Investigators were confident that the fugitive would soon be captured. Yet Dennis Melvyn Howe somehow escaped. Twenty-eight years later, he is still Canada’s most wanted fugitive. In those years, he has been featured on “America’s Most Wanted” and other television shows. A $100,000 reward has been in effect for many years. Cops have checked out thousands of leads over the years, all to no avail. A newspaper campaign called “Nowhere to Hide” was launched by the Canadian Community Newspapers Association in 1998--it was an attempt to get an age-enhanced photograph of Howe to ten million Canadians.
How did the career criminal who was unable to avoid being arrested for more than a few weeks while out of the streets manage to evade cops for decades? Is he even still alive? At 70, time is ticking away for cops to bring him to justice. A few years ago, the current lead investigator, Detective-Sergeant Jim Crowley, said: “There are those who think Howe may be dead, but I don’t think so. After so many years in this business, you get gut feelings. I figure he is in a small out of the way Western town or lumber camp. He may have found a safe haven with female company.” Wayne Oldham, another investigator who was once involved in the search for Howe, said: “Presuming he’s alive, and with each passing year that assumption dwindles a little, I can see him in a rural setting, essentially a recluse, employed in a menial job where identity is not critical.”
A great deal is known about Howe. He was born on September 26, 1940. Howe is five feet ten inches tall and at the time of Sharin’s murder weighed about 170 pounds. His hair was brown when he fled, but now would be gray or white. His eyes are brown. He has a scar under the left side of his chin and short, crooked fingers.
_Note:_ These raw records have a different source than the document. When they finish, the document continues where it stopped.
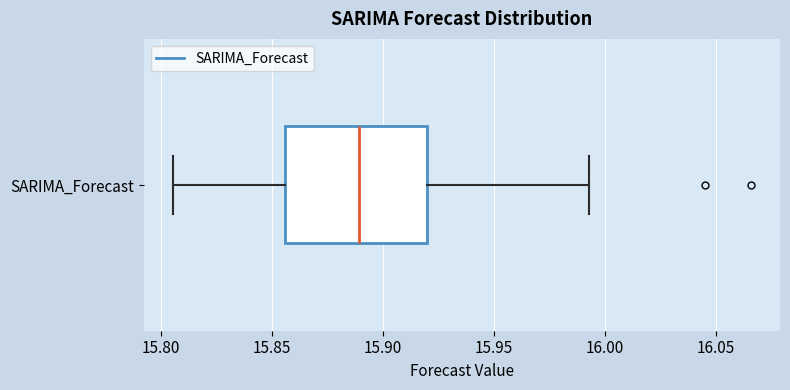

Transcribe this box plot: give where the median line is, the range the box spans, and where the two whiskers end, as read against the x-axis. The values are not printed on the chart, so give them approximately, as read against the axis.

median 15.890, box 15.855 to 15.920, whiskers 15.805 to 15.995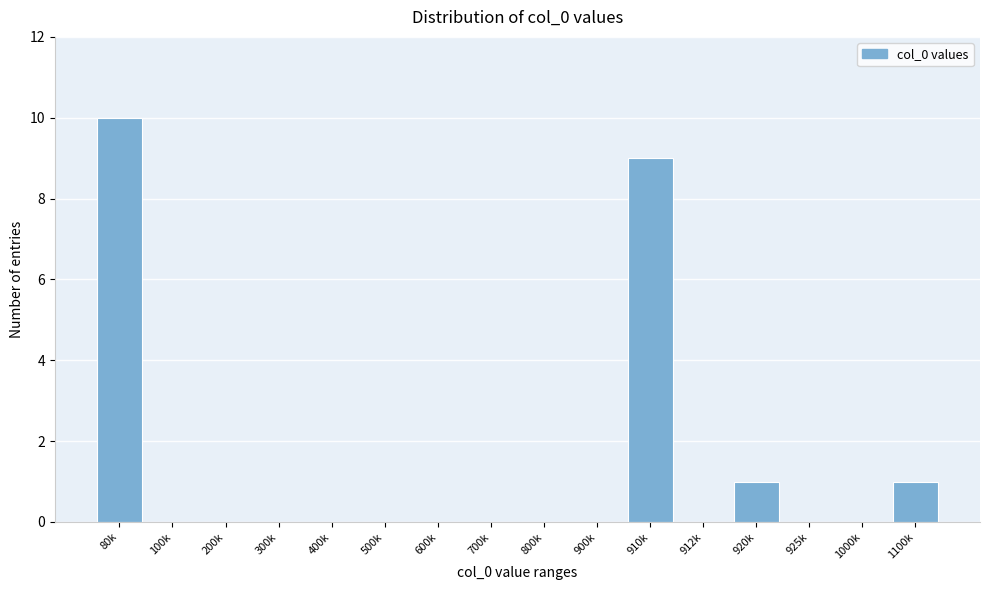

Reading left to right, extract all data points from this chart.

80k=10	100k=0	200k=0	300k=0	400k=0	500k=0	600k=0	700k=0	800k=0	900k=0	910k=9	912k=0	920k=1	925k=0	1000k=0	1100k=1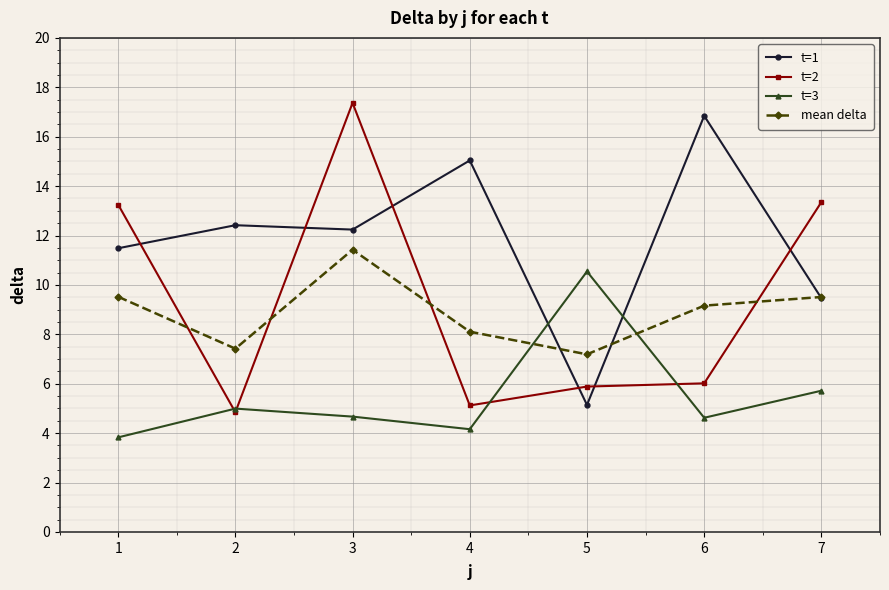

What is the difference between the maximum and minimum values in the t=2 series?

12.5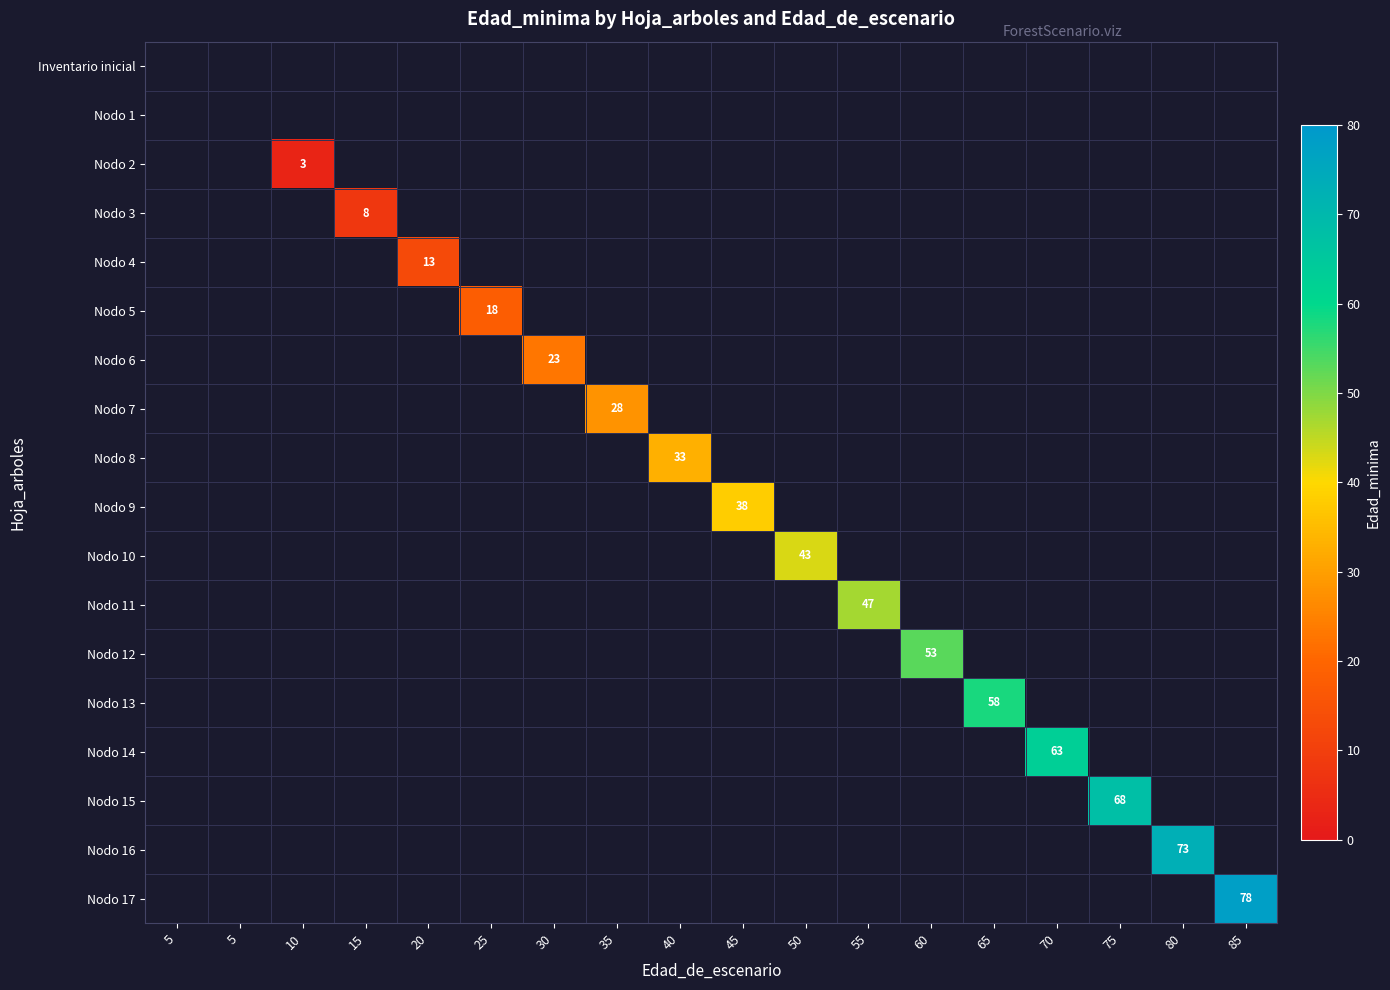

At which category does the chart reach its minimum across all series?

10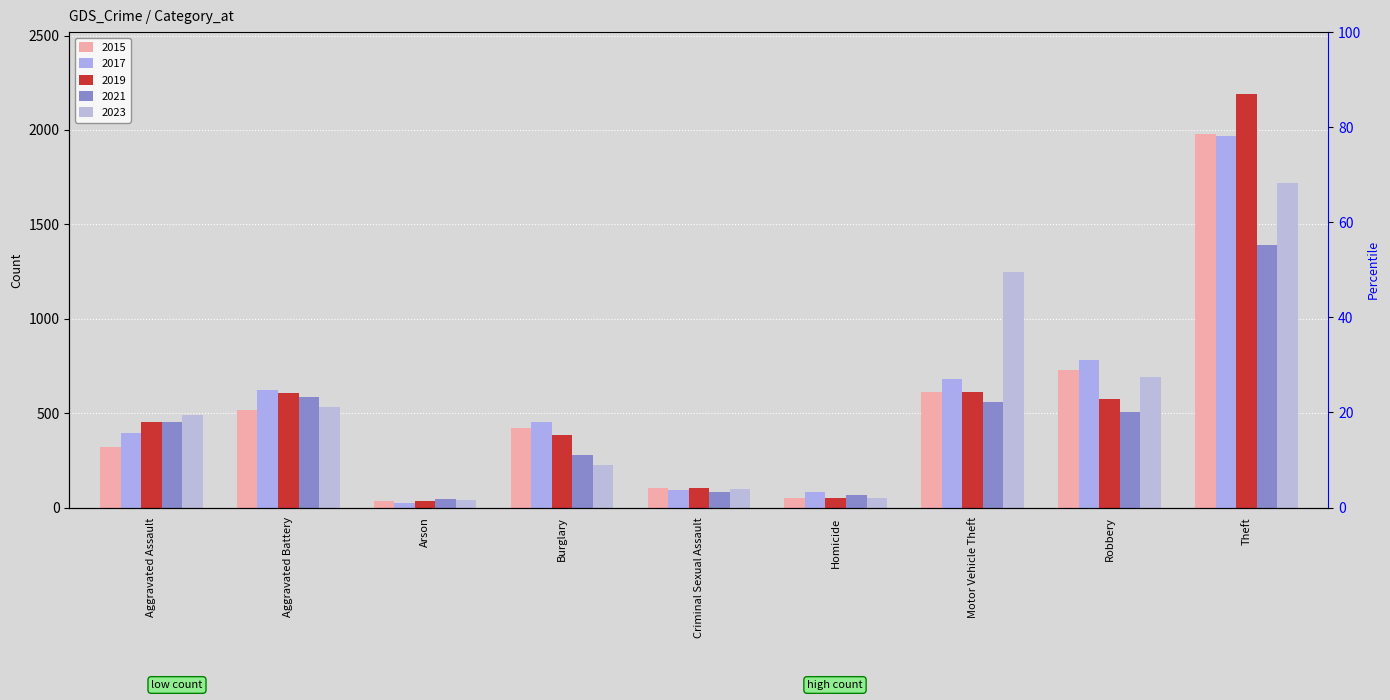

How many bars are there in total?

45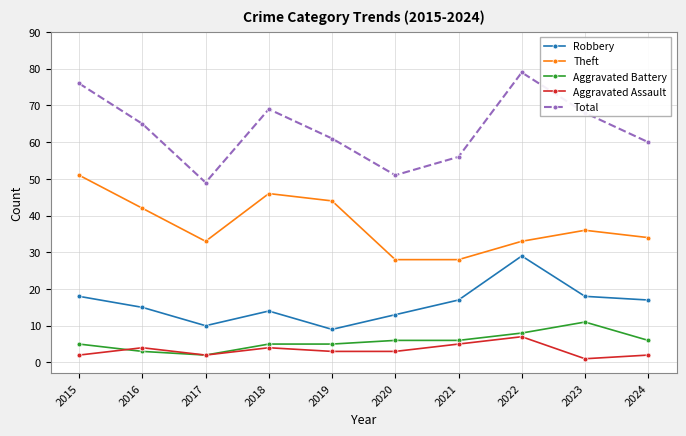

True or false: Total has a value of 79 at 2022.

True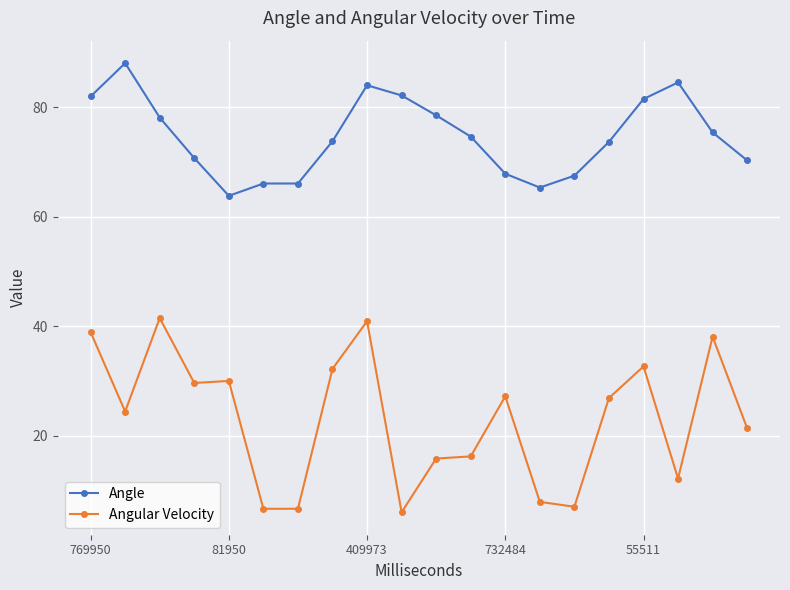

True or false: Angular Velocity and Angle cross at least once.

False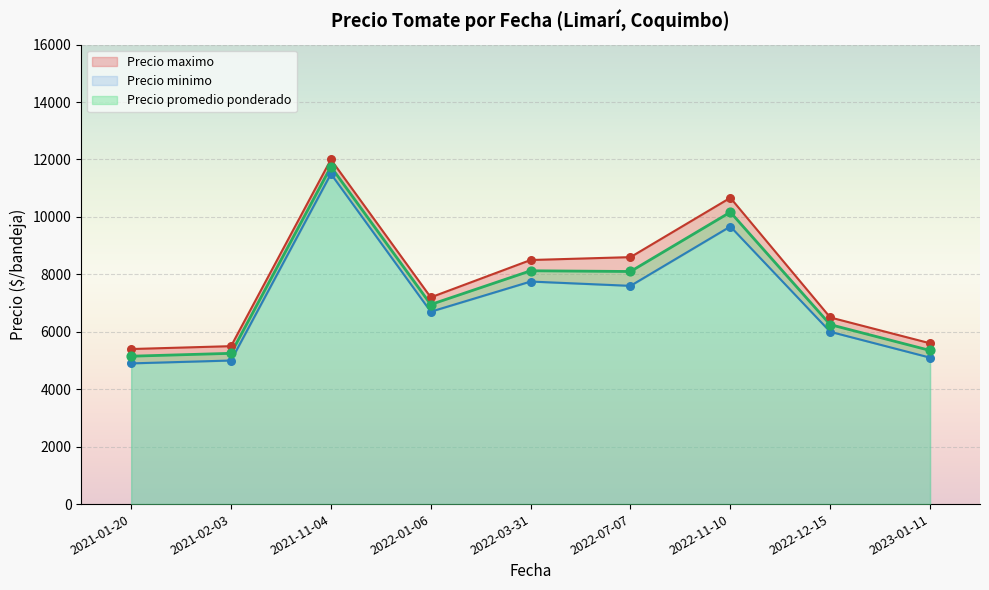

Which series contains the lowest Y value?

Precio minimo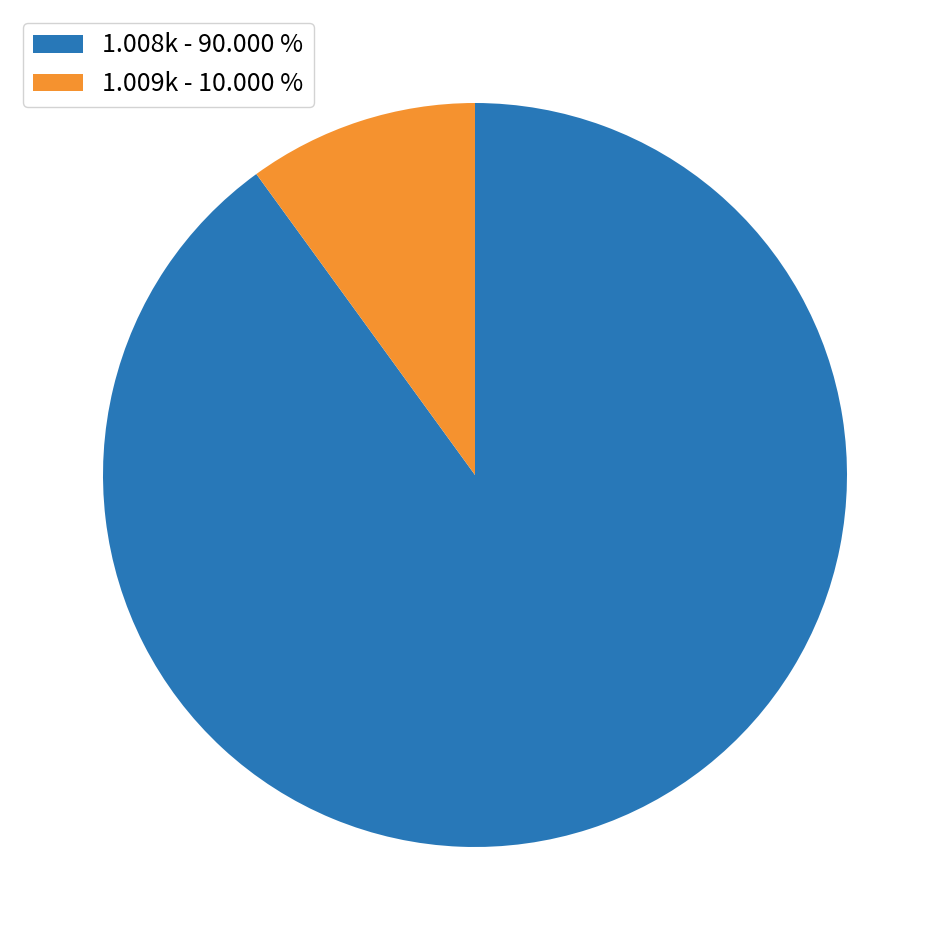

Rank the categories by value from lowest to highest.

1.009k - 10.000 %, 1.008k - 90.000 %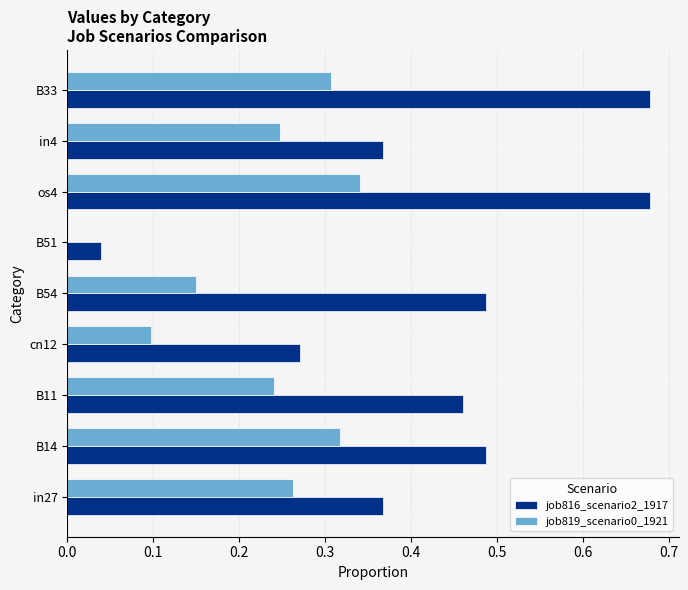

True or false: job819_scenario0_1921 has a value of 0.4 at in27.

False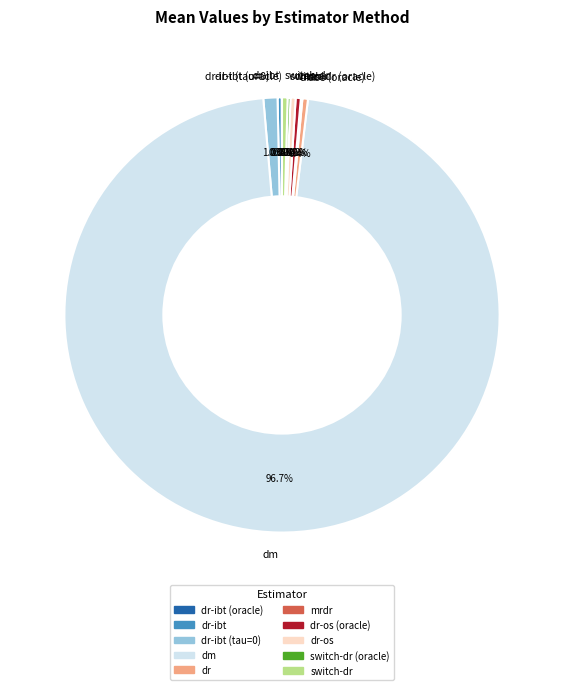

What is the largest slice in the pie chart?

dm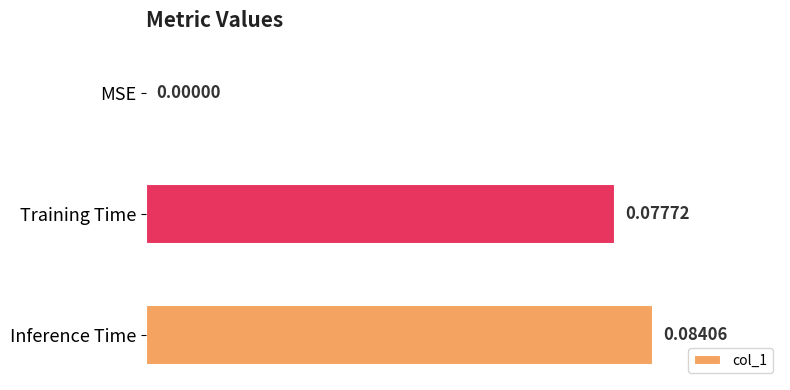

Between Training Time and Inference Time, which is larger?

Inference Time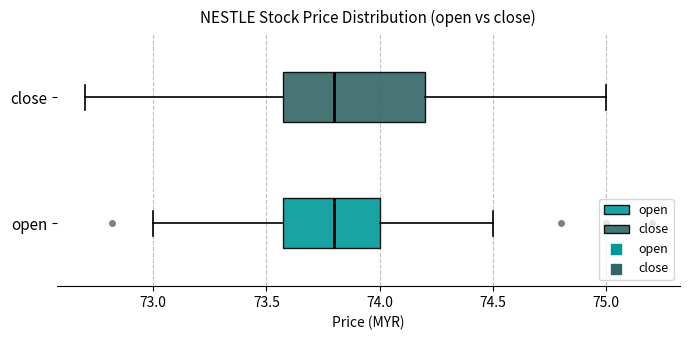

Where is the left edge of the box for open on the x-axis? The values are not printed on the chart, so give them approximately, as read against the axis.

73.6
Howe is left-handed and has a hairy chest, hairy arms, and square shoulders. He walks quickly and is a heavy smoker.
He goes by many aliases, all common names. A few of his known aliases were: Michael Burns; Wayne King; Ralph Ferguson; and Jim Meyers.
At the time of Sharin’s murder, Howe’s teeth were black and abscessed. Due to the constant pain he endured, investigators believe Howe would have been forced to get dental assistance. It’s possible that he now has dentures. In fact, after the murder, Royal Canadian Mounted Police published Howe’s dental charts in the Canadian Dental Journal with the hope that a dentist would spot the killer.
Howe’s DNA has been linked to Sharin’ Morningstar Keenan. It is available to law enforcement officials in North America.
While most Canadian investigators think Howe would never have left the country of his birth, it is possible that he fled to the United States. (What better way to throw the hounds off your tracks than to go somewhere totally unexpected?) While Howe was estranged from most of his family, he had a brother who occasionally loaned him money. In the years following the murder of Sharin’, cops learned that his brother made a dozen trips to Montana and Washington. After being questioned about the reasons for those visits, they suddenly stopped. His brother died several years ago, taking any secret he may have had to his grave.
Is Dennis Melvyn Howe still alive? Is he hiding in plain sight, maybe in some small town, cared for by a wife and children? Is he languishing in a nursing facility, his identity unknown?
To me, the most likely scenario is that he died shortly after the murder, while still on the run. Otherwise, with his deviant sexual compulsions and anti-social personality, he would have quickly come into contact with law enforcement officials, either in Canada or the United States.
Wherever Howe is, Hell will be his final destination.